• [About this task]
This exercise calls for an exact copy of the listing, with no pictures kept.

• [Records to process]
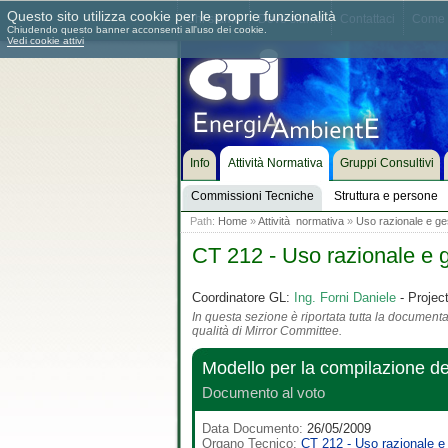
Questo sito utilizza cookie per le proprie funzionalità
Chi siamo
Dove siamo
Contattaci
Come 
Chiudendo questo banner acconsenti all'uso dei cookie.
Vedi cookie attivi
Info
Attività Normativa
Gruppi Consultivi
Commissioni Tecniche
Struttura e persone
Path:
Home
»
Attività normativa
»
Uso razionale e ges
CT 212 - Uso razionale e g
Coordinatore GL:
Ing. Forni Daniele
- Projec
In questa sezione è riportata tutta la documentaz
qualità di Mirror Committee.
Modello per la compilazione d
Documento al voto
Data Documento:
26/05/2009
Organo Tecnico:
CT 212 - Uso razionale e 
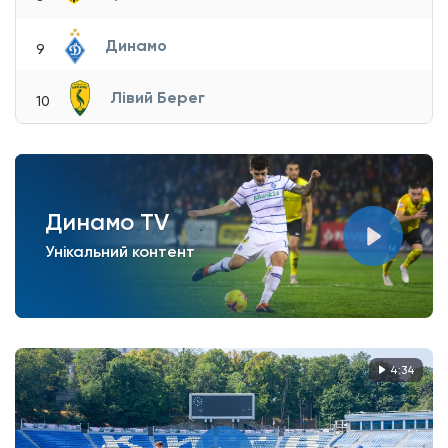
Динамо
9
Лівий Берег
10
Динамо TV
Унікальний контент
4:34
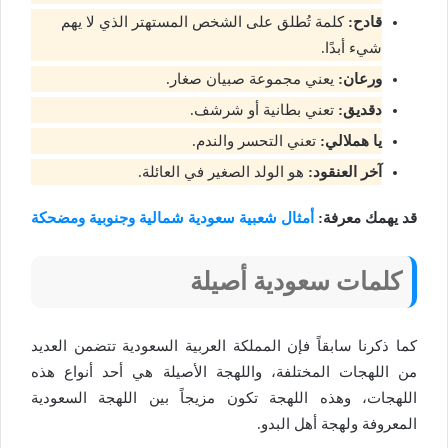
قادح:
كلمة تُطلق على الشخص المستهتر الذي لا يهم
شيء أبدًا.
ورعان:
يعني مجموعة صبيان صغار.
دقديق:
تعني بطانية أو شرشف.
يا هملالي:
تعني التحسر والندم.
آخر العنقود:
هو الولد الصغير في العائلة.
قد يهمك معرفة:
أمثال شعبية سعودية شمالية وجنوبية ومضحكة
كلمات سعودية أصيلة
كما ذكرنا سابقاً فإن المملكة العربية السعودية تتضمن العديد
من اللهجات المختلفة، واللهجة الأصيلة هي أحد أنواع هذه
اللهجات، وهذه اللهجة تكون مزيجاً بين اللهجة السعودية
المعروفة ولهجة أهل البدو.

• [Answer section]
Questo sito utilizza cookie per le proprie funzionalità
Chi siamo
Dove siamo
Contattaci
Come 
Chiudendo questo banner acconsenti all'uso dei cookie.
Vedi cookie attivi
Info
Attività Normativa
Gruppi Consultivi
Commissioni Tecniche
Struttura e persone
Path:
Home
»
Attività normativa
»
Uso razionale e ges
CT 212 - Uso razionale e g
Coordinatore GL:
Ing. Forni Daniele
- Projec
In questa sezione è riportata tutta la documentaz
qualità di Mirror Committee.
Modello per la compilazione d
Documento al voto
Data Documento:
26/05/2009
Organo Tecnico:
CT 212 - Uso razionale e 
Динамо
9
Лівий Берег
10
Динамо TV
Унікальний контент
4:34
قادح:
كلمة تُطلق على الشخص المستهتر الذي لا يهم
شيء أبدًا.
ورعان:
يعني مجموعة صبيان صغار.
دقديق:
تعني بطانية أو شرشف.
يا هملالي:
تعني التحسر والندم.
آخر العنقود:
هو الولد الصغير في العائلة.
قد يهمك معرفة:
أمثال شعبية سعودية شمالية وجنوبية ومضحكة
كلمات سعودية أصيلة
كما ذكرنا سابقاً فإن المملكة العربية السعودية تتضمن العديد
من اللهجات المختلفة، واللهجة الأصيلة هي أحد أنواع هذه
اللهجات، وهذه اللهجة تكون مزيجاً بين اللهجة السعودية
المعروفة ولهجة أهل البدو.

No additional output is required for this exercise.